De David Rosenmerck à Annabelle Rosenmerck

 

 

Paris, le 25 avril 2009

 

 

Annabelle,

 

Le 11 septembre, la première tour s’est effondrée dans ma voiture. J’écoutais la radio, j’avais rendez-vous chez un producteur de cinéma qui voulait que j’adapte Qui je suis ? afin d’en faire un film. On pensait encore que c’était un accident quand je suis entré dans son bureau. Moi je t’ai tout de suite appelée, il y avait cette chanson stupide de comédie musicale sur ton répondeur.

« T’as vu ? » et j’attendais que tu me répondes. J’ai dit « Annabelle », ton prénom a fait du bruit dans ta chambre vide de toi. J’ai continué mon rendez-vous un peu comme un robot. La télé était allumée derrière lui et j’ai vu le deuxième avion entrer dans la tour. J’essayais d’expliquer à ce gros producteur chauve qu’il se passait des choses dans son dos qui méritaient que nous arrêtions toute discussion mais il a dit : « On verra après. »

Il voulait parler de lui. Il avait une clope sur laquelle il tirait entre ses bribes de monologue sans intérêt. Alors je suis parti. Sans expliquer. Sans répondre. Le type m’a insulté quand j’ai atteint le bout du couloir. J’ai conduit jusqu’à chez maman. Papa était déjà là. Comme si, ensemble, ils pourraient être plus forts pour te protéger.

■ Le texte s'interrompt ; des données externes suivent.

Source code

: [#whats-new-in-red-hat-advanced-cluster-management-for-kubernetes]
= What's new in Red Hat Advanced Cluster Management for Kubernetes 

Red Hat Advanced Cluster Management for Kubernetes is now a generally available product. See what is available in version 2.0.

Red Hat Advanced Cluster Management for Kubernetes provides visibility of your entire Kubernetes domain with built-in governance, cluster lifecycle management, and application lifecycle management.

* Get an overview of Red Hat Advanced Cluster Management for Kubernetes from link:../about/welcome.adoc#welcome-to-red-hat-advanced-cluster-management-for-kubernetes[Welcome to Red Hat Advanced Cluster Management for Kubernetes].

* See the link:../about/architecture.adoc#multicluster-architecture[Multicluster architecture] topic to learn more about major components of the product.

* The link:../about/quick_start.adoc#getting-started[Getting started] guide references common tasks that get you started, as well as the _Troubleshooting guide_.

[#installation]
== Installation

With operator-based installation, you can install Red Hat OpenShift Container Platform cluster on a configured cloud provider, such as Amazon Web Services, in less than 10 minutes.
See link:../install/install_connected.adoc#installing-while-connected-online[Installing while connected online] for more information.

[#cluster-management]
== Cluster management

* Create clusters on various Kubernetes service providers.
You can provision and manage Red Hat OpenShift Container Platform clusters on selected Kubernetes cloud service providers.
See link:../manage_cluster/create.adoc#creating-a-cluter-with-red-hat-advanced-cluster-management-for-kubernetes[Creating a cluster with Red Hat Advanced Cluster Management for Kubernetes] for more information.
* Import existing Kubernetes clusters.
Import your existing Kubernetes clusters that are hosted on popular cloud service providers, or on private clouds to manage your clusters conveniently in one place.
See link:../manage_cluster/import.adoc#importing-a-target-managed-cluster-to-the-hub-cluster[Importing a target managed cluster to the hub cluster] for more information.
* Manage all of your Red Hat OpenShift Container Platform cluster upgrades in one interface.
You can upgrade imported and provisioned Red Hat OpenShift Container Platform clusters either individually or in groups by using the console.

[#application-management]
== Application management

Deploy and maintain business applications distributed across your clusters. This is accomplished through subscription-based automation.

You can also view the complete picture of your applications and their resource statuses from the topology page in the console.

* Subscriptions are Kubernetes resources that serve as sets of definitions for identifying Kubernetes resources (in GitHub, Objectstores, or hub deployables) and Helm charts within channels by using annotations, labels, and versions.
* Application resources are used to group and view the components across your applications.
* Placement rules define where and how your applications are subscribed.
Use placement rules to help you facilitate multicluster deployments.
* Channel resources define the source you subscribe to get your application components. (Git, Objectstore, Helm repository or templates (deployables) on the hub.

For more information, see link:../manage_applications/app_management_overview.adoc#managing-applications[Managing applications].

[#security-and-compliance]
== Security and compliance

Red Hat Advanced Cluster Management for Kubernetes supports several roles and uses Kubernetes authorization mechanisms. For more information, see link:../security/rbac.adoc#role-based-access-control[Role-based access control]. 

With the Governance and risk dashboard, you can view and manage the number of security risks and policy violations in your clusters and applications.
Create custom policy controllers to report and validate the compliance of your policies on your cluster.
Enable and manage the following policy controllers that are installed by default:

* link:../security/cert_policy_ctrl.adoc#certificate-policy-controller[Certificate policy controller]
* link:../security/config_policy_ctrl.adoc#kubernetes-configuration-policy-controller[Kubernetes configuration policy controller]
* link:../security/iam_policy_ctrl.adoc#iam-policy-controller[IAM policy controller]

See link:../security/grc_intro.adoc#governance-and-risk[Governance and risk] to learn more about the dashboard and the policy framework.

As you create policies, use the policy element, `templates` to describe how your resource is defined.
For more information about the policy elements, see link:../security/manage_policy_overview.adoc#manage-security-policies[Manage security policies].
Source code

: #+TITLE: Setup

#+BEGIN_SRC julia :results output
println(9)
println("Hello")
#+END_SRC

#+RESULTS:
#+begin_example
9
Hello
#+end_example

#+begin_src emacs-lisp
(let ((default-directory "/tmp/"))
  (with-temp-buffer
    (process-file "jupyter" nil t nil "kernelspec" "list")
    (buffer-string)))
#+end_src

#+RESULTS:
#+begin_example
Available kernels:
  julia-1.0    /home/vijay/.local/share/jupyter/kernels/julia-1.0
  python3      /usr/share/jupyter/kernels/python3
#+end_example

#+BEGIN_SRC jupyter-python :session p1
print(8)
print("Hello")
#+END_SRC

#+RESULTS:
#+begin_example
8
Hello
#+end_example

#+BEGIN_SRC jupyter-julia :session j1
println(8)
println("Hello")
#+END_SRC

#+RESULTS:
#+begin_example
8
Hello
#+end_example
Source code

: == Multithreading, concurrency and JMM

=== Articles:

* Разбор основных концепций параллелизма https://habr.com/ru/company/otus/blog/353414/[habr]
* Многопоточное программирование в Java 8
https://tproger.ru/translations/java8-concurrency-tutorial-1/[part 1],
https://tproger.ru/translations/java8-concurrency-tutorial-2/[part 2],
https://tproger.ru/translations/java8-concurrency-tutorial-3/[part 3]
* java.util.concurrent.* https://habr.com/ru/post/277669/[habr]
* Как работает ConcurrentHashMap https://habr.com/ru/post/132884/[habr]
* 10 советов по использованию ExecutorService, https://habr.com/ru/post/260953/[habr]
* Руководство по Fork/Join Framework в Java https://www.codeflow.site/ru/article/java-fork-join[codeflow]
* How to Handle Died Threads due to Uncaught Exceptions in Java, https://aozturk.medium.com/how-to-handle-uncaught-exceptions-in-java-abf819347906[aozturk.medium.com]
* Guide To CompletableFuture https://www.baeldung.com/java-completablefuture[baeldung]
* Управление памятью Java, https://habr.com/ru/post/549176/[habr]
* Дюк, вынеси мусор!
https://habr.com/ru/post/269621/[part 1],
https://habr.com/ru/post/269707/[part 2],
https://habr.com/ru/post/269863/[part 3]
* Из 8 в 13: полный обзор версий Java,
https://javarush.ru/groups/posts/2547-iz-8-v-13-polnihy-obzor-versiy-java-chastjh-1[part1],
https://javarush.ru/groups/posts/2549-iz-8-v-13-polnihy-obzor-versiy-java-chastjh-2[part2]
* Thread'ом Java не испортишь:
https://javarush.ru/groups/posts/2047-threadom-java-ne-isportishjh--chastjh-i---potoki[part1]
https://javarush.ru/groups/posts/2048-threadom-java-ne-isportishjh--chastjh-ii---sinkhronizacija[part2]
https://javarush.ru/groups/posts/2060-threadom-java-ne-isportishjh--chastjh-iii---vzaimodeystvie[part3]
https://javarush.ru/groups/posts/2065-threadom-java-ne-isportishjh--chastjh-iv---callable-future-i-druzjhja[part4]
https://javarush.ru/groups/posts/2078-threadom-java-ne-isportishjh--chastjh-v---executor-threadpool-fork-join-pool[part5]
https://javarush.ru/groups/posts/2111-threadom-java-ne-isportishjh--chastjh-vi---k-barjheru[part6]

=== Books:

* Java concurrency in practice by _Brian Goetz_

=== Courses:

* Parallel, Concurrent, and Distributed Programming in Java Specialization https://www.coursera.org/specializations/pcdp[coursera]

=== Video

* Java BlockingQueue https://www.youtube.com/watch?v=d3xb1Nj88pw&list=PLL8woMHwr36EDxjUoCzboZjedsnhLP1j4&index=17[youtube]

Jusqu’à onze heures du soir nous avons été tous les trois. Nous avons attendu un signe de toi. Maman cherchait à savoir où pourrait avoir lieu cette fameuse conférence. C’est elle qui t’avait offert ton billet pour New York. À l’université, ta roommate était formelle : tu étais partie pour New York la veille.

Et moi, j’ai pensé que, si tu mourais, papa me pardonnerait sûrement et qu’il y aurait quelque chose de plus simple dans ma vie.

Pourtant, Annabelle, tu sais comme je t’aime. Mais cette pensée ne quittait pas une partie de moi que je hais.

Tu vois, nous avons tous notre part d’ombre. Nous en faisons échange par ces lettres et nous nous en débarrasserons.